Görevler –
1. Aşağıdaki metin bölümüne göre şu soruları yanıtlayın:
(a) Hüseyin Maden hangi branşta öğretmendi?
(b) Ailenin cesetleri hangi adanın sahiline vurdu?
(c) Dökümde atılan öğretmen sayısı kaç olarak verilmiş?
2. Aşağıdaki listede "kern" dizesini içeren bütün satırları listeleyin. Büyük ve küçük harf ayrımı dikkate alınır.

‘Hepimiz FETÖ’yüz!’

28 Kasım 2017 Salı

24 Kasım Öğretmenler Günü’nde gazetelerde, cesetleri Yunanistan’ın Midilli Adası sahiline vurmuş beş kişilik bir ailenin öyküsü vardı. Baba fizik öğretmeni Hüseyin Maden, anne anasınıfı öğretmeni Nur Maden, FETÖ soruşturmasından işten çıkarılmışlar ve mal varlıklarına da el konmuş, böylelikle hep birlikte beyaz ölüme mahkûm olmuşlar. Çareyi de çocuklar Nadire, Bahar ve Feridun Maden ile birlikte, ailecek Yunanistan’a kaçmakta bulmuşlar, kaçarken de boğulmuşlardı.
Olay neresinden bakılırsa bakılsın trajiktir.
Hüseyin ve Nur Maden’in Fethullah Gülen ile ilişkilerinin ne olduğunu, haklarında kesinleşmiş bir yargı kararı olmadığı için bilmiyorum.
Bildiğim bir şey varsa o da dünkü Cumhuriyet’in manşetinde de belirtildiği gibi, OHAL sonrasında on binlerce kamu görevlisinin FETÖ bahanesiyle işten atıldıkları, büyük bölümü solcu sendikalara üye, FETÖ ile alakası bulunmayan bu kişilere her türlü yargı yolunun kapatıldığı, tek umutları olan OHAL Komisyonu’nun da elindeki on binlerce dosyaya bakmak üzere toplanamadığından, hiçbir işe yaramadığıdır.
Cumhuriyet’in dünkü manşetinde sözü edilen, OHAL döneminin KHK yoluyla tasfiyelerinin dökümü şöyle: Atılan kamu görevlisi, 124 bin.
Atılan subay ve astsubay, 7 bin 200. Atılan öğretmen, 60 bin 532. Uzaklaştırılan öğretim üyesi, 4 bin 93. Görevden alınan hâkim ve savcı, 4 bin 238.

Kayıt Alıntıları –
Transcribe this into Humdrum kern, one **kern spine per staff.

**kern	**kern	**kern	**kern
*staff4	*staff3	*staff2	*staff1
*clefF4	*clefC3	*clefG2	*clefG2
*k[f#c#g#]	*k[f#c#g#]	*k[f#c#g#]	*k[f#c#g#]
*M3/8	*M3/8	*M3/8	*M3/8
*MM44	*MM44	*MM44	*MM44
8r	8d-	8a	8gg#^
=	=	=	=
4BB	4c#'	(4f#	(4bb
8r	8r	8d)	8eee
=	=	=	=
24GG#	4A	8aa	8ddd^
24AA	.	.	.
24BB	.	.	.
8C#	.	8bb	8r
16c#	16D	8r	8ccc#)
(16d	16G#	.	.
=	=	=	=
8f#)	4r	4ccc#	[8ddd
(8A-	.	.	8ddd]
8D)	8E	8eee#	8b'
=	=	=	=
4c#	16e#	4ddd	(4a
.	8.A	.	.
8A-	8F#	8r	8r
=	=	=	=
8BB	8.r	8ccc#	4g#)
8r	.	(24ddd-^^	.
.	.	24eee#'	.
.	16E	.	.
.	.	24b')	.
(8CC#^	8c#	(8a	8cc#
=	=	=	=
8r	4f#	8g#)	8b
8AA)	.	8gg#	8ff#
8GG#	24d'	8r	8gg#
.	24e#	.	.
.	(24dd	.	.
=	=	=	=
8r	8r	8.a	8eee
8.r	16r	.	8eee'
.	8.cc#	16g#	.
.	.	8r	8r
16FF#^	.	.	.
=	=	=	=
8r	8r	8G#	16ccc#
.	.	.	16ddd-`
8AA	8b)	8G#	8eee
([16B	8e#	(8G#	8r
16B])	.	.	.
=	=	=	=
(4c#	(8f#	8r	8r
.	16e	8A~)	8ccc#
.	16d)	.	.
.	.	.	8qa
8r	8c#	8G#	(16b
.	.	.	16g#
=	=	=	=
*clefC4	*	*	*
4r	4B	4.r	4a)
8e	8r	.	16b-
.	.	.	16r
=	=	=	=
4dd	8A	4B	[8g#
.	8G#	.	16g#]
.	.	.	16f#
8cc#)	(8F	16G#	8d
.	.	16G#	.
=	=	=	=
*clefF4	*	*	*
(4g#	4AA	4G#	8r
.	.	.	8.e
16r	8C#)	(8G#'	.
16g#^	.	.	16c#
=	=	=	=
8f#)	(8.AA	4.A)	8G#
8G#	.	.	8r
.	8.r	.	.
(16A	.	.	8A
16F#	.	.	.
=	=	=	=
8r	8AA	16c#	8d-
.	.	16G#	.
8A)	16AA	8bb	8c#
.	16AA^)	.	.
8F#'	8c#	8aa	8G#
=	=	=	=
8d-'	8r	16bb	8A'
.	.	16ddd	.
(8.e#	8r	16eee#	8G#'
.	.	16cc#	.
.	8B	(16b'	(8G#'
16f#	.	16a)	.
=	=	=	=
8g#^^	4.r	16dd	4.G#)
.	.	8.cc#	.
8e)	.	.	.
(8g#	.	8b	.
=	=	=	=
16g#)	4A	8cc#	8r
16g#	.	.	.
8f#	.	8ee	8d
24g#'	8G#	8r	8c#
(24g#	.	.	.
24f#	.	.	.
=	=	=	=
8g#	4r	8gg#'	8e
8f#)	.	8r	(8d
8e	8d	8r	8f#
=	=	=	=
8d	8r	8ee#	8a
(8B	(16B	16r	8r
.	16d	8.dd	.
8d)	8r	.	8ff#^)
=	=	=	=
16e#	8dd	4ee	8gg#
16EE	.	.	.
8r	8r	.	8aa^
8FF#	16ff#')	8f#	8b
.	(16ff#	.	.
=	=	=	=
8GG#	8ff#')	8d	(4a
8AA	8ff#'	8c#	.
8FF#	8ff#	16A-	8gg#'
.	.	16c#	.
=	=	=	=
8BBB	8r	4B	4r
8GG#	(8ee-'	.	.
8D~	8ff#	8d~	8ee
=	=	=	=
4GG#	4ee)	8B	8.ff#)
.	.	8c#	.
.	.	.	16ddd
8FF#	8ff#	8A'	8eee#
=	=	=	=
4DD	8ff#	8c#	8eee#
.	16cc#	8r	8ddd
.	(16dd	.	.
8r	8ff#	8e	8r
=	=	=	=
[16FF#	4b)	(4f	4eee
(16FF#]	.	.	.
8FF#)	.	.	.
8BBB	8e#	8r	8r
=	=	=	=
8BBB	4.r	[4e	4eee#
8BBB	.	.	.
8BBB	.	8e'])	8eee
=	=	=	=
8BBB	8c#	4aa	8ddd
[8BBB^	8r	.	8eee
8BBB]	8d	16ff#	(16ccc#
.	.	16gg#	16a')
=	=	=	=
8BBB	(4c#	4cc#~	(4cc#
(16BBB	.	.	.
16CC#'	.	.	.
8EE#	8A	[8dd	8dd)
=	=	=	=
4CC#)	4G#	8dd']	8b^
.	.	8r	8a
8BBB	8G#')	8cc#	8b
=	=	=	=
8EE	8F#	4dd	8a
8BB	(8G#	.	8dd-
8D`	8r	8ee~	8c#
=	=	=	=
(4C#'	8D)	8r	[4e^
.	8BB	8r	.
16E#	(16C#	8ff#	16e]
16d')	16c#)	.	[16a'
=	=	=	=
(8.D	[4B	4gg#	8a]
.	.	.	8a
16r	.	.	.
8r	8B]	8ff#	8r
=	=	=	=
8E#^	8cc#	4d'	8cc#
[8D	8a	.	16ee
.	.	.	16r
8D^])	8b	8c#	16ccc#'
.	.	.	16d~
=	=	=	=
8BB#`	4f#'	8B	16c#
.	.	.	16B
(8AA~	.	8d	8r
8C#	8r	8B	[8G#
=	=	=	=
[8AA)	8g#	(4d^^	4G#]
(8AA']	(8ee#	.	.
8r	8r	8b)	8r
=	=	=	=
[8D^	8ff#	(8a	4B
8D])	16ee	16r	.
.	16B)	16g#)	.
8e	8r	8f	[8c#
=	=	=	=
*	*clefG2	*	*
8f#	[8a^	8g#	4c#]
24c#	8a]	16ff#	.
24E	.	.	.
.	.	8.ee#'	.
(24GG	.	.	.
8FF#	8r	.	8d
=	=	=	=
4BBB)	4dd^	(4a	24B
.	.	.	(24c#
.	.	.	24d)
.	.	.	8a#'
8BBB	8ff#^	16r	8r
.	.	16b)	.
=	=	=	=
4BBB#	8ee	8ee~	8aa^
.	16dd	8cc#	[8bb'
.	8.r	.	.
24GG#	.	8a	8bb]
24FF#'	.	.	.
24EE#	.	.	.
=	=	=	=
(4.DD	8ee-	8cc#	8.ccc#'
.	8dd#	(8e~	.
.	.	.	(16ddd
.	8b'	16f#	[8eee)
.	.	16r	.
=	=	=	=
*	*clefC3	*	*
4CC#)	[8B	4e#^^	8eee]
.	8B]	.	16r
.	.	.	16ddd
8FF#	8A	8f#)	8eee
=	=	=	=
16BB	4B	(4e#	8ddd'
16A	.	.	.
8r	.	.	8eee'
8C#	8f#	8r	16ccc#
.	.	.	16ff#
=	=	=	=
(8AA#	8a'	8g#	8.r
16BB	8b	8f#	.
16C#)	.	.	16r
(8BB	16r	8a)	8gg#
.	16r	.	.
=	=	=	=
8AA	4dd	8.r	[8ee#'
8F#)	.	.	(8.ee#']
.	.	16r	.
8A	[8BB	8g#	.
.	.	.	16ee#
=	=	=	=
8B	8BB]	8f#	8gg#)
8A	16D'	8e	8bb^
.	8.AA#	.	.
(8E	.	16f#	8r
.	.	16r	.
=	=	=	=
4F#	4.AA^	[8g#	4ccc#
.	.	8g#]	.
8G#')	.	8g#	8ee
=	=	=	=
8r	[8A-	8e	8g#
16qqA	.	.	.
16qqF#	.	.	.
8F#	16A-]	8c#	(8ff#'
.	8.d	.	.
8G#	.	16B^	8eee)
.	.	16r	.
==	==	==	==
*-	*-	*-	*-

Beklenen Sonuçlar –
1.
(a) Fizik öğretmeniydi.
(b) Yunanistan'ın Midilli Adası'nın sahiline vurdu.
(c) 60 bin 532.

2.
Transcribe this into Humdrum kern, one **kern spine per staff.
**kern	**kern	**kern	**kern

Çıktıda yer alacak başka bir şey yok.